(USA/Canada, 86 min.)
Dir. Joseph Ruben, Writ. David Loughrey
Starring: Michelle Monaghan, Michael Keaton, Barry Sloane,
Shadow the Cat
Forget Meryl Streep, Ottawa is the real chameleon when it
comes to disappearing in various roles. Like Meryl, Ottawa can slip into any
guise with some make-up, an accent, and a little elbow grease. Meryl’s roles
have ranged from Sophie’s Choice to Mamma Mia! while the National Capital
has played everything from Pennsylvania (House at the End of the Street) to Montreal (The Maiden Danced to Death). Now, the city gets a dual role as New York City
and, wait for it, Afghanistan in the bargain bin thriller Penthouse North. The transformation of the former setting isn’t Streeply
seamless, though, as the exterior scenes of Penthouse
North play out in a generic, placeless city that doesn’t look or feel anything like New York. The film is has its flaws, yet it is nevertheless a respectable example of what
local talents can do. Penthouse North is not a particularly good film overall, but one can’t
deny that the Ottawa’s portrayal of Afghanistan is far more convincing than
Michelle Monaghan’s portrayal of blindness is.
Monaghan stars as Sara, a former war photographer holed up in her New York penthouse after a violent encounter in the Middle East leaves her blind. Afghanistan is nothing compared to the Wait Until Dark-ish scenario that awaits her New Year’s Eve sees when she returns home from buying champagne (at Wine Rack…). Sara struts around the flat unawares that her boyfriend, Ryan (Andrew Walker), is lying in a pool of blood until she slips in said pool whilst thawing some M&M munchies. It’s only then that she becomes the victim of a knife-wielding maniac, Chad (Barry Sloane) and his maniacal boss, Hollander (Michael Keaton), who rough her up in search of some secret stash Ryan has hidden in the posh penthouse.
Viewers might be surprised to learn that Sara’s penthouse is
actually a revamped grocery store: an old No Frills lets Ottawa play Manhattan
as the windows of the home look out to a cityscape inserted atop a greenscreen.

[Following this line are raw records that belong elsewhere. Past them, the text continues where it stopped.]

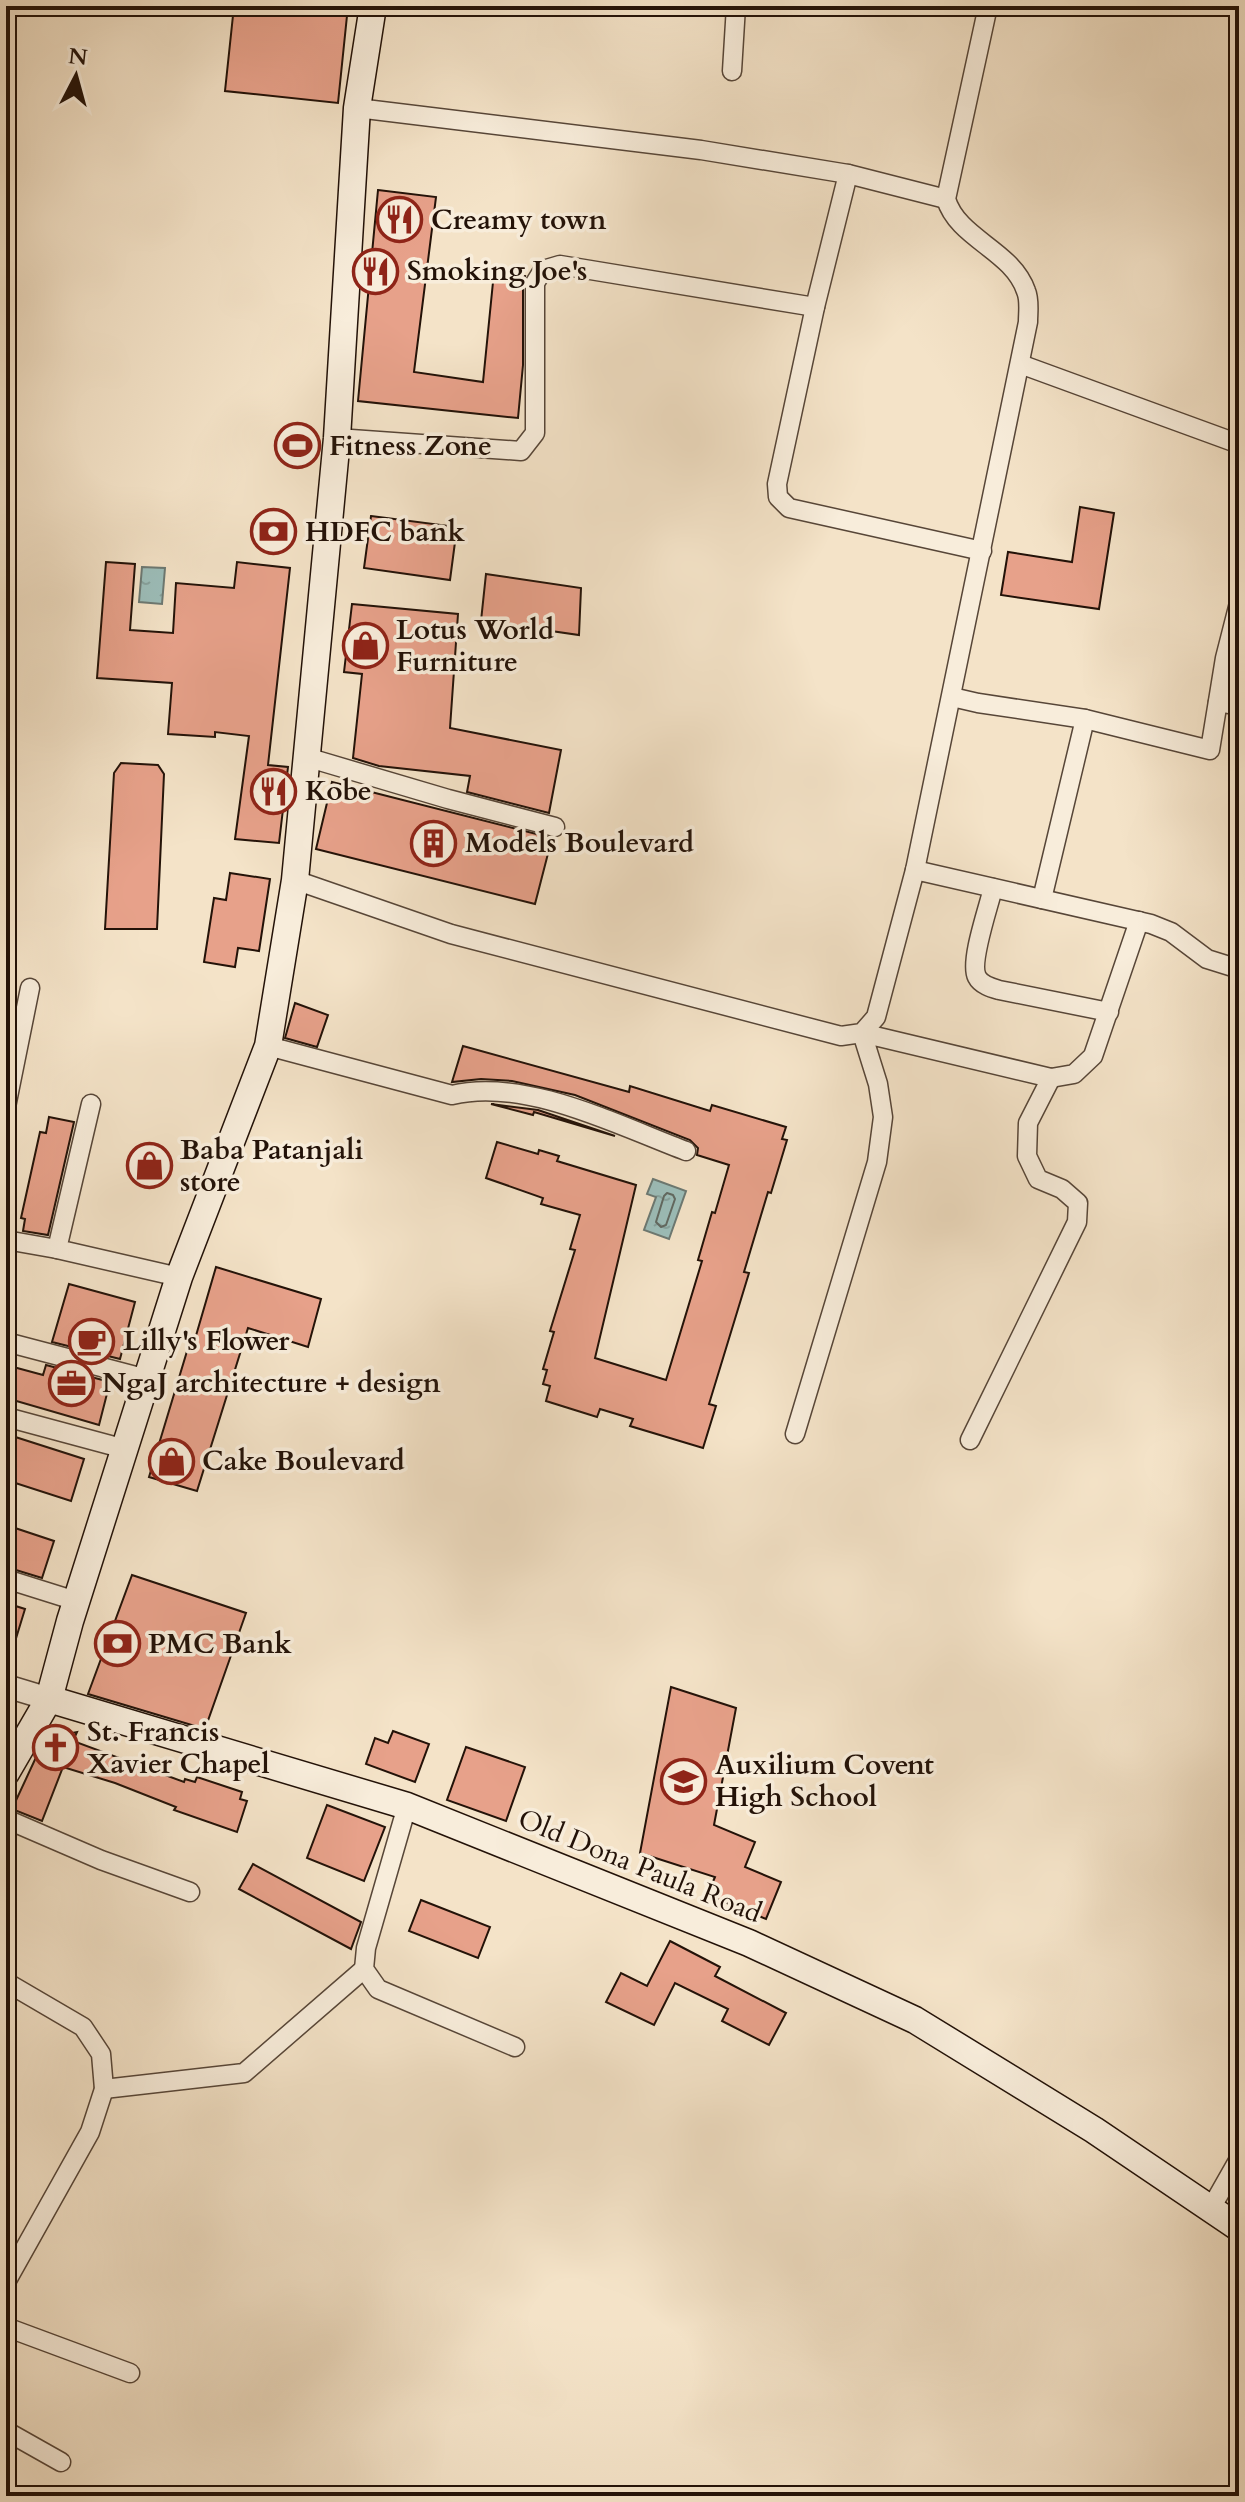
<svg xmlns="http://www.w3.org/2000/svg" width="1245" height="2502" font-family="Cardo,serif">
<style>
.water{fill:url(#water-ripples);stroke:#6c7973;stroke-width:2}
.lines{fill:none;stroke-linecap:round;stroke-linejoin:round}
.shore{stroke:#606861;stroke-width:2}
.building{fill:#e7a18a;stroke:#231208;stroke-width:2}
.minor-casing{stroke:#574638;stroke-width:21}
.tertiary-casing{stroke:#574638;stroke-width:25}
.secondary-casing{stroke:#231208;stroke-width:29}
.minor{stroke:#f8eddb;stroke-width:18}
.tertiary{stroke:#f8eddb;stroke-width:22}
.secondary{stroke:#f8eddb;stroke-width:26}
.labels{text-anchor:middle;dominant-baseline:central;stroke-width:7;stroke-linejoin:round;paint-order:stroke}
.poi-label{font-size:28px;font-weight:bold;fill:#231208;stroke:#f8eddb;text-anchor:start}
.street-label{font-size:28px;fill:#231208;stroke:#f8eddb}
</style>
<defs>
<pattern id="water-ripples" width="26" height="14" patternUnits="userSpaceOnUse" patternTransform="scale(2)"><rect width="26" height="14" fill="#9cbeba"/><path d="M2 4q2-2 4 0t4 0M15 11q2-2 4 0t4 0" fill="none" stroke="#86a29e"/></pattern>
</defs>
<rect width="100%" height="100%" fill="#f4e3c8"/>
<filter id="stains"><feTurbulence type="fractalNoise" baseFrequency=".0025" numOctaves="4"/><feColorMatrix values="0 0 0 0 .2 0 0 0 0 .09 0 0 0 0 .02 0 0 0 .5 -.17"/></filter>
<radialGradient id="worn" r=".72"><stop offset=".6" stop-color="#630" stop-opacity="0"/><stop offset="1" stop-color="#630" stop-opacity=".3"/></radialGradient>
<!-- water -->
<g class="water">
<path d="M142,567L165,568L162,604L139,602Z"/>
<path d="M653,1179L686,1191L669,1239L644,1230L656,1197L647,1194Z"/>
</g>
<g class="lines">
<!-- shore -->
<path class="shore" d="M667,1193L673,1195L675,1199L666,1225L661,1227L656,1222L664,1196Z"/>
</g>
<!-- building -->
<g class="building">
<path d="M234,6L278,10L279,6H348L338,103L225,91Z"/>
<path d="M378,190L436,197L414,372L483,382L494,272L525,276L523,283V365L518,418L358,401Z"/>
<path d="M1080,507L1114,513L1099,609L1001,595L1008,552L1072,562Z"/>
<path d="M371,516L457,527L450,580L364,568Z"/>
<path d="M106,562L135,564L130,630L173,633L176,583L234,588L237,562L290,568L268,765L288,767L279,843L235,839L249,736L215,732V737L168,734L172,683L97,678Z"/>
<path d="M486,574L581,588L579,635L481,621Z"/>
<path d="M352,604L458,614L450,728L561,750L549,813L467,792L470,776L379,766L353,758L362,674L344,672Z"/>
<path d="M121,763L158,765L164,774L157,929H105L114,773Z"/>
<path d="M332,782L552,838L535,904L316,849Z"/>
<path d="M230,873L270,879L259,951L238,948L235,967L204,962L214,898L226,900Z"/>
<path d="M295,1003L328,1015L317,1047L285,1038Z"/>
<path d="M463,1046L629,1092L630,1086L710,1111L712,1105L786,1127L782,1139L787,1140L771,1193L768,1192L744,1272L749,1273L709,1404L716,1406L703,1448L630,1426L633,1419L600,1409L597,1417L546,1401L550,1386L543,1384L547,1370L543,1369L554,1332L550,1331L575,1250L570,1249L580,1215L541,1204L543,1198L486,1178L497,1142L538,1154L539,1150L559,1156L557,1161L636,1185L595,1358L666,1380L702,1261L698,1260L712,1212L715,1213L729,1165L697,1155L698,1148L690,1140L575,1095L512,1081L481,1079L452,1082Z"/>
<path d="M491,1104L538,1110L615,1136L534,1112L533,1115Z"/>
<path d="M49,1117L74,1122L48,1235L23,1231L25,1219L21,1218L40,1132L46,1133Z"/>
<path d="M216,1267L321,1299L308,1347L248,1328L197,1491L149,1477L191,1338L195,1339Z"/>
<path d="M69,1284L135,1302L120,1359L52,1342Z"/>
<path d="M6,1365L43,1375L46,1365L110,1382L99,1425L6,1398Z"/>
<path d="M6,1434L84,1459L71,1501L6,1480Z"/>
<path d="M6,1525L54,1541L42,1578L6,1567Z"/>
<path d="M132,1575L246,1613L205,1729L88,1694Z"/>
<path d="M6,1603L25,1609L10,1658H6Z"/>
<path d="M671,1687L736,1708L714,1825L755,1842L745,1867L781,1882L766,1919L707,1895L715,1877L640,1853Z"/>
<path d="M393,1731L429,1744L415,1782L366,1764L375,1738L388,1743Z"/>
<path d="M77,1732L73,1741L184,1782L185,1779L195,1782L197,1777L242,1792L240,1799L247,1801L237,1832L174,1810L176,1807L115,1783L63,1767L42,1821L12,1809L45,1738Z"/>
<path d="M466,1747L525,1767L506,1821L447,1800Z"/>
<path d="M327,1805L385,1827L364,1881L307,1858Z"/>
<path d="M253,1864L361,1922L351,1949L239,1889Z"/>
<path d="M421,1900L490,1927L478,1958L409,1931Z"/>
<path d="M670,1941L720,1967L715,1976L786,2013L769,2045L722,2021L728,2009L675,1983L654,2025L606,2002L621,1973L647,1986Z"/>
</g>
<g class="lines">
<defs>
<g id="minor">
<path d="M732,71L736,6"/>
<path d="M357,108L701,150L848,174L946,199"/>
<path d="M848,174L815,307L777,484L778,497L789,508L982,551"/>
<path d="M1020,364L1239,444"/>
<path d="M337,438L521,451L535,433V283L543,270L560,265L815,307"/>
<path d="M952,697L978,703L1085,719L1210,750L1225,658L1239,603"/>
<path d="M1218,702L1239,706"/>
<path d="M306,757L448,799L555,827"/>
<path d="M915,870L1028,322C1028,312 1030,300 1026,291C1012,250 958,239 946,199L988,6"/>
<path d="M295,880L451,934L841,1036L862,1033L876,1017L915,870L1151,924L1171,932L1207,959L1239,969"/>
<path d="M993,888C989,906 969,962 977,977C981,985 992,988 999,990L1109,1012"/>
<path d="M1042,899L1085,719"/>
<path d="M268,1046L452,1095C525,1077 619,1126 686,1151"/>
<path d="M91,1104L57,1249L179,1277"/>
<path d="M6,1107L30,988"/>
<path d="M6,1240L57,1249"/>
<path d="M6,1342L147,1379"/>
<path d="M6,1417L125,1449"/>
<path d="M795,1434L877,1162L883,1117L878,1084L862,1033L1051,1078L1074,1074L1093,1056L1139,921"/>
<path d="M970,1440L1077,1222L1078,1203L1062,1189L1038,1179L1027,1156L1028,1123L1051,1078"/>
<path d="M6,1579L76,1601"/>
<path d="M407,1806L366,1948L364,1969L378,1989L515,2047"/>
<path d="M6,1819L101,1860L190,1892"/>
<path d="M6,1982L83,2027L101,2054L104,2089L90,2132L6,2282"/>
<path d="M104,2089L244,2073L364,1969"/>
<path d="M1210,2210L1239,2159"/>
<path d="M6,2327L130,2373"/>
<path d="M6,2431L61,2462"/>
</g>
<path id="tertiary" d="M6,1686L49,1699"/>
<g id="secondary">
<path d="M49,1699L407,1806L749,1943L915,2020L1094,2130L1239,2228"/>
<path d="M6,1773L49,1699L70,1621L179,1277L268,1046L295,880L337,438L357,108L373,6"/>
</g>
</defs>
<!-- minor casing -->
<use href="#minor" class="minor-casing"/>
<!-- tertiary casing -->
<use href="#tertiary" class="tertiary-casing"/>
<!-- secondary casing -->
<use href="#secondary" class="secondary-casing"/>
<!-- minor -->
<use href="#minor" class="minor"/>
<!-- tertiary -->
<use href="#tertiary" class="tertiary"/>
<!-- secondary -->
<use href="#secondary" class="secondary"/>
</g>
<!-- icons -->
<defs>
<symbol id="restaurant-ring" viewBox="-11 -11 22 22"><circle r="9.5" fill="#f8eddb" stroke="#8f2418" stroke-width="1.5"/><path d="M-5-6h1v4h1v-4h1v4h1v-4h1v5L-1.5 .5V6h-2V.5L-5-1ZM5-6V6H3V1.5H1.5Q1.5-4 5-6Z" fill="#8f2418"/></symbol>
<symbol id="stadium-ring" viewBox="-11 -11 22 22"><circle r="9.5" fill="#f8eddb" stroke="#8f2418" stroke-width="1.5"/><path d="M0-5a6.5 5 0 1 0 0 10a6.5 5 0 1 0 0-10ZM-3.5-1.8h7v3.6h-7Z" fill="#8f2418"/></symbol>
<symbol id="bank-ring" viewBox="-11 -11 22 22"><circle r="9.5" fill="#f8eddb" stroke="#8f2418" stroke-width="1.5"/><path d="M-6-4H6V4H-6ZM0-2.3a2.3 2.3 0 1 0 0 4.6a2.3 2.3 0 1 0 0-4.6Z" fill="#8f2418"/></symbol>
<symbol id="shop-ring" viewBox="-11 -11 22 22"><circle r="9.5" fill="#f8eddb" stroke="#8f2418" stroke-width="1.5"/><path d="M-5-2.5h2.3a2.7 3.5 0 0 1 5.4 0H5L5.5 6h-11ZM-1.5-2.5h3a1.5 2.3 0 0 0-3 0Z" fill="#8f2418"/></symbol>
<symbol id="building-ring" viewBox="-11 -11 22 22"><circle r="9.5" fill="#f8eddb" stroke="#8f2418" stroke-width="1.5"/><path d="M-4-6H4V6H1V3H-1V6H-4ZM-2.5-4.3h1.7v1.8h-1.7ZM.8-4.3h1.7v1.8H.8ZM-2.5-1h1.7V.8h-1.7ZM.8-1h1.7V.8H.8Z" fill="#8f2418"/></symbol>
<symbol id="cafe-ring" viewBox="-11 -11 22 22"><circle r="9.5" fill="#f8eddb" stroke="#8f2418" stroke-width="1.5"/><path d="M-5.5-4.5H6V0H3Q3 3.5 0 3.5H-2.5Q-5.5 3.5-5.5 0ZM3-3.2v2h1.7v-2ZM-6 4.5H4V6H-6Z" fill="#8f2418"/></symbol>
<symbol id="office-ring" viewBox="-11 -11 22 22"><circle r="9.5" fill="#f8eddb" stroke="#8f2418" stroke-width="1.5"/><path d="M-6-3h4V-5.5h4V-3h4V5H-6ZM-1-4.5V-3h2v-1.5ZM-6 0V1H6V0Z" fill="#8f2418"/></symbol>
<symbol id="church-ring" viewBox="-11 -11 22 22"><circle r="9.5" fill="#f8eddb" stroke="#8f2418" stroke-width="1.5"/><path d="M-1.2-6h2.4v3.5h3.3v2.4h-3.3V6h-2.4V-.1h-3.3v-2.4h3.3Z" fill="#8f2418"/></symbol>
<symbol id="school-ring" viewBox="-11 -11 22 22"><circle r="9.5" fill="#f8eddb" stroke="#8f2418" stroke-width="1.5"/><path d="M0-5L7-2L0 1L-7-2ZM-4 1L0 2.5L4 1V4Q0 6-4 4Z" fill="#8f2418"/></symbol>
</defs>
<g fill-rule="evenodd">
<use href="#restaurant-ring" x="374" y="194" width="51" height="51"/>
<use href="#restaurant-ring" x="350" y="246" width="51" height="51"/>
<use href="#stadium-ring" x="272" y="420" width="51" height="51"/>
<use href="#bank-ring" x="248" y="506" width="51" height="51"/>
<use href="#shop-ring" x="340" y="620" width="51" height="51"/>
<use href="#restaurant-ring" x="248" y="766" width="51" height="51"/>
<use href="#building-ring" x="408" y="818" width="51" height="51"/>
<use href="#shop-ring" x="124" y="1140" width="51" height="51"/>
<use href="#cafe-ring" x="66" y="1316" width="51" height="51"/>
<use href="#office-ring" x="46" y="1358" width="51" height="51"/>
<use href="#shop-ring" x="146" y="1436" width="51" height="51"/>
<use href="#bank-ring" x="92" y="1618" width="51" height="51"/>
<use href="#church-ring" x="30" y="1722" width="51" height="51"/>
<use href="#school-ring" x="658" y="1756" width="51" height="51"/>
</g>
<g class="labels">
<!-- poi labels -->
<g class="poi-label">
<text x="431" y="220">Creamy town</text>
<text x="407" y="271">Smoking Joe's</text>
<text x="329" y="446">Fitness Zone</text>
<text x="305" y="532">HDFC bank</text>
<text x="396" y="630">Lotus World<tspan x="396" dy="32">Furniture</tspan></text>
<text x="305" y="791">Kobe</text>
<text x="465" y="843">Models Boulevard</text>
<text x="180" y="1150">Baba Patanjali<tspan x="180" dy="32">store</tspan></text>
<text x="123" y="1341">Lilly's Flower</text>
<text x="102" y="1383">NgaJ architecture + design</text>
<text x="202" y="1461">Cake Boulevard</text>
<text x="148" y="1644">PMC Bank</text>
<text x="87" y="1732">St. Francis<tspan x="87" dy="32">Xavier Chapel</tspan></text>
<text x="715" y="1765">Auxilium Covent<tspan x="715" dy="32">High School</tspan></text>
</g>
<!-- street labels -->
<g class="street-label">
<text transform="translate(640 1866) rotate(22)">Old Dona Paula Road</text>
</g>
</g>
<!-- margin -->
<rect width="1245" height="2502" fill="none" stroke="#f4e3c8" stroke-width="32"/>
<rect x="8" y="8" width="1229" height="2486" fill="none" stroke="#231208" stroke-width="4"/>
<rect x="16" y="16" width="1213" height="2470" fill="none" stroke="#231208" stroke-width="2"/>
<!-- north arrow -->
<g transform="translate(76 76) rotate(6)" stroke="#f8eddb" stroke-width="6" paint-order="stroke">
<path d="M0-6L14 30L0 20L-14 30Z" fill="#231208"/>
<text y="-12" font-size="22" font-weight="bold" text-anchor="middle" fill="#231208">N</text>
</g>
<rect width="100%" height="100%" filter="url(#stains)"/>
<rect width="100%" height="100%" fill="url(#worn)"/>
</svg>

The transformation is moderately effective, although one can discern the seams
of the post-production efforts around the penthouse a little too easily. The
penthouse, ironically enough, is a no frills affair. Sara and Ryan share a large,
cavernous, generic penthouse that looks a lot more like a movie set than it
does a lived-in home. The sparseness of the set is convenient for Sara, though,
as the magazine centrefold setting gives her lots of room to move blindly when
Chad and Hollander toss her around.
The encounter unravels in a series of unintentionally hilarious
moments as Monaghan runs around the apartment like Mr. Magoo to evade Chad and
Hollander. The mêlée ups the body count by leaving the film’s one token black man
dead and Sara’s black cat Shadow (a scene-stealer) the victim of a few narrow escapes. Sara’s
blindness, however, plays for laughs just as often as it serves as a trait of
her victimization, albeit perhaps inadvertently show.
Penthouse North
doesn’t really try to convince the audience that Monaghan is blind. Aside from
a cut to the star in sunglasses following the film’s preamble and opening
credits, plus a cranky cyclist who mows Sara down in an intersection and quips,
“What are you, blind?”, there’s little to persuade viewers that this is not a
fully-abled woman running around a film set doing her best to avoid bumping
into things. Sara/Monaghan moves through the spacious apartment with a bit too
much ease for a woman recently afflicted by blindness, and she makes one glance
too many at things putting her in peril. A fearful shot at a pitcher Hollander
cradles before he goes to waterboard Sara, for example, betrays how Penthouse North uses an outdated
portrayal of disability to make a victim.
Soldiers with post-traumatic stress disorder might be
equally put off by the film’s exploitation of the War in Afghanistan as a
thematic device to give Sara strength. Intercuts to the evil burka clad woman
parallel Chad and Hollander as a bunch of foreign enemies threatening the film’s
heroic white girl. Ditto the pregnant woman whose water breaks at exactly the
wrong moment and risks putting the heroine at further risk. It’s all rather
hokey.
Nothing delivers in this implausible thriller aside from a
few moments of pseudo-Hitchcockian suspense that leave the audience wondering
how much Sara knows about—or is in on—Ryan’s dirty plot. Penthouse North suffers a similar fate as last year’s locally made
thriller House at the End of the Street, which could at least be recommended as
passable entertainment for its target teen audience, since there’s not much to
recommend outside the production efforts of local talents. Penthouse North somewhat shows the city as a viable destination for
economical filmmaking, but the film is destined to be lost in the black hole
that uses houses such generic and schlocky thrillers. Penthouse North is a complete dog of a movie redeemed only by a cat
that always lands on its feet.
Rating: ★★ (out of ★★★★★)
Penthouse North screened at the Ottawa International Film Festival
on October 5 at the Ottawa Little Theatre.